O jogador romano foi adquirido pela Inter em 2006, após fazer bela Serie A com o Palermo e, na Alemanha, marcar gol decisivo nas semifinais e converter o pênalti que selou o título mundial da Itália. Grosso aportou em Milão após o Calciopoli e, devido à projetada superioridade da Beneamata sobre as rivais, tinha tudo para deslanchar. No entanto, sofreu com problemas físicos e técnicos, ficando para trás na concorrência com Maxwell e Javier Zanetti. O canhoto foi negociado com o Lyon e, três anos depois, assinou com uma Juve que buscava se reerguer. A emenda saiu pior do que o soneto: Fabio integrou um elenco que obteve dois sétimos lugares seguidos, em 2009-10 e 2010-11, numa das piores fases da história juventina. Grosso teve divergências com a diretoria e foi afastado do elenco no ano da redenção assinada por Conte – o lateral foi o único atleta que não compareceu à festa do título no Stadium, por exemplo. Depois de se aposentar, reatou com os cartolas e comandou o time sub-19 bianconero.

Kwadwo Asamoah

Posição: lateral-esquerdo e meio-campista
Trajetória nos clubes: 156 partidas pela Juventus (2012-18) e 16 pela Inter (2018-atual)

Os elencos 2018-19 de Inter e Juventus contam com quatro corações ingratos, mais precisamente dois para cada lado: Antonio Candreva, João Cancelo, Leonardo Bonucci e Kwadwo Asamoah. Desconsiderando Leo – pelo passado milanista, como explicamos na introdução –, Kojo é, de longe, o mais bem-sucedido do grupo. Afinal, o versátil atleta ganês é o jogador africano que mais conquistou taças no futebol italiano: pela Velha Senhora, comemorou seis scudetti, quatro Copas da Itália e mais três Supercopas nacionais. A marca de 13 títulos dificilmente será superada por outro atleta de seu continente.

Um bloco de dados

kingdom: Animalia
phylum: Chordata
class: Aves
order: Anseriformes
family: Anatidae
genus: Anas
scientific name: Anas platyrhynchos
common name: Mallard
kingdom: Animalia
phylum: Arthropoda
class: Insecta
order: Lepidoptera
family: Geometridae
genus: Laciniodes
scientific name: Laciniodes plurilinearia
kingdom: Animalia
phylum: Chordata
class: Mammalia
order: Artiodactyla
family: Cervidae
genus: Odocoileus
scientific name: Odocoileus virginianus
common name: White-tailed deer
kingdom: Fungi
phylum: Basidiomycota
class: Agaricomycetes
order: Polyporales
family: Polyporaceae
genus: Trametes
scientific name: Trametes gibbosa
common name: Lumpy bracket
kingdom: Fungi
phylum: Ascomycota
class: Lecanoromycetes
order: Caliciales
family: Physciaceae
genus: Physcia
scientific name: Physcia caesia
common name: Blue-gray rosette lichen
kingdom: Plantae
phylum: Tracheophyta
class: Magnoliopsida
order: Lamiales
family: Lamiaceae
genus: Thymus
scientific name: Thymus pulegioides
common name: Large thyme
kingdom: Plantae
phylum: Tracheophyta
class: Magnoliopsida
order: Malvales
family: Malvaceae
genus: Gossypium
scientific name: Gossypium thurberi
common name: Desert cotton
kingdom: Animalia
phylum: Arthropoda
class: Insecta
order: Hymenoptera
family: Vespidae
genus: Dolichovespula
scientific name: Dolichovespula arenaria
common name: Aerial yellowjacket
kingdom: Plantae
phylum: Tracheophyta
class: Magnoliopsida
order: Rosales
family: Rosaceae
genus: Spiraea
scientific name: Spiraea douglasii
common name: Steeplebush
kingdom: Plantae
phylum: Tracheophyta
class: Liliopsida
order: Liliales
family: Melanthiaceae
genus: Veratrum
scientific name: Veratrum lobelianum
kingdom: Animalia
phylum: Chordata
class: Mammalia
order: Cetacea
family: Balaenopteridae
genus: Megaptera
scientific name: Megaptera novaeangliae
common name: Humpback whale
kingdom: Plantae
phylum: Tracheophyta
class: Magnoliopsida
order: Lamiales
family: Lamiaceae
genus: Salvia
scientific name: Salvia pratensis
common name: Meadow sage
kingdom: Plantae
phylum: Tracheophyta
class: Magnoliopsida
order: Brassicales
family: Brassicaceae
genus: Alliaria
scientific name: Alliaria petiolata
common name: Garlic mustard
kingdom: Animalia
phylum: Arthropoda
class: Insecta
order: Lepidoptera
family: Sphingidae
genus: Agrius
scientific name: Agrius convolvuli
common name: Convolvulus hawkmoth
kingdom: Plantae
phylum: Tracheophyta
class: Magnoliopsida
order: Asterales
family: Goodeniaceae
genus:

- **Instruções e requisitos**:
Responda com base no texto sobre jogadores de Inter e Juventus:
(a) Para qual clube Grosso foi negociado ao sair da Inter?
(b) Quantas partidas Kwadwo Asamoah disputou pela Juventus?
(c) Quantos scudetti Asamoah comemorou pela Velha Senhora?

- **Resultado da tarefa**:
(a) Lyon.
(b) 156 partidas.
(c) Seis.